Libertarians routinely trot out horror stories about government waste, fraud, and abuse, and measure these troublesome anecdotes alongside an unrealizable ideal of a "perfectly functioning market." However, this argument commits the fallacy of disparate comparison by comparing what the perfect market would do in theory with what imperfect governmental agencies, at their worst, have done in fact. No thoughtful liberal defender of public regulation of the environment in liberal democracies will pretend that this approach is perfect. In fact, as everyone knows, regulatory agencies are under constant assault and their public service is constantly compromised, usually by the very free market forces and private interests that are celebrated by the libertarians. But if the libertarians have a better alternative, then it must be shown to be preferable in practice, rather than in ideal theory. However, history shows that the unconstrained free market, privatization and the absence of "government interference" has given us opium in cough medicine, spoiled meat, child labor, mine disasters, black lung disease, air and water pollution, depletion of natural resources, and now the collapse of the financial markets.

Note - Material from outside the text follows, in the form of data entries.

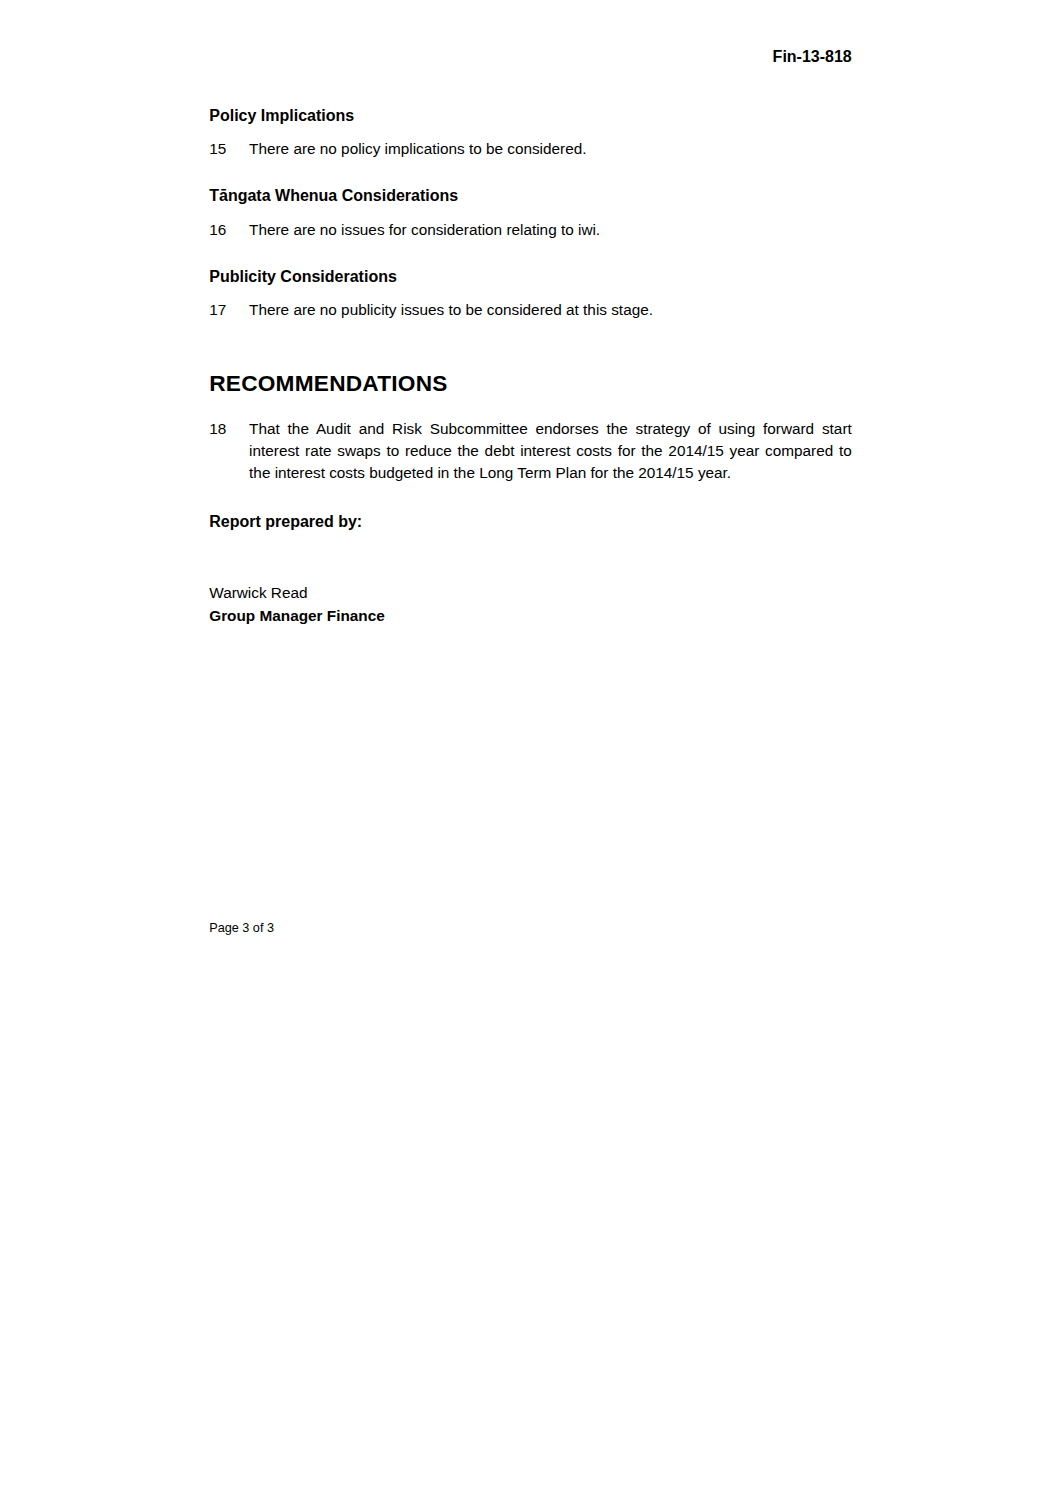Fin-13-818
Policy Implications
15
There are no policy implications to be considered.
Tāngata Whenua Considerations
16
There are no issues for consideration relating to iwi.
Publicity Considerations
17
There are no publicity issues to be considered at this stage.
RECOMMENDATIONS
18
That the Audit and Risk Subcommittee endorses the strategy of using forward start interest rate swaps to reduce the debt interest costs for the 2014/15 year compared to the interest costs budgeted in the Long Term Plan for the 2014/15 year.
Report prepared by:
Warwick Read
Group Manager Finance
Page 3 of 3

"The free market," that cornerstone of libertarian theory, cannot survive without a governmental referee, for the unconstrained and unregulated "free market" contains the seeds of its own destruction. Though free market theorists are reluctant to admit it, capitalists are not fond of free markets, since open and fair competition forces them to invest in product development while they cut their prices. Monopoly and the elimination of competition is the ideal condition for the entrepreneur, and he will strive to achieve it unless restrained not by conscience but by an outside agency enforcing "anti-trust" laws. That agency, necessary for the maintenance of the free market is, of course, the "government," so despised by the libertarians. Evidence? Look to history. Then it was John D. Rockefeller, now it is Bill Gates
When, during a football game, a referee makes a call against the home team, the fans are often heard to shout: "Kill the Ref!" -- forgetting, for that moment, that without referees, the game could not continue.
Similarly, "abolish government" is another cry that issues from frustration. Without a doubt, governments can be damned nuisances. They require us to pay taxes, often for services that do not benefit us or for benefits which we take for granted. Governments tell us that we can't build homes and factories on public lands, that we can't throw junk into the air and rivers, that we can't drive at any speed we wish, and that we can't sell medicines without first testing their safety and efficacy. All this curtails the freedom and the wealth of some. But at the same time, such "government interference" promotes the welfare of the others: of consumers, travelers, ordinary citizens and, yes, property owners. Among the liberal democracies, the constraints of "big government" tend to burden the wealthy and powerful, while those same constraints protect the poor and the weak, all of whom, in a just polity, are equal citizens before the law.
In short, libertarianism fails, not because it is wrong, but because it is insufficiently and over-simplistically right. It correctly celebrates the rights of life, liberty and property, and then fails to deal with the conflicts and paradoxes that issue from the exercise of these rights. Moreover, the libertarian fails to appreciate that a just system of adjudication of these rights and claims of presumably equal citizens would necessarily restore much of the very governmental structure that the libertarians would abolish and that the liberals defend.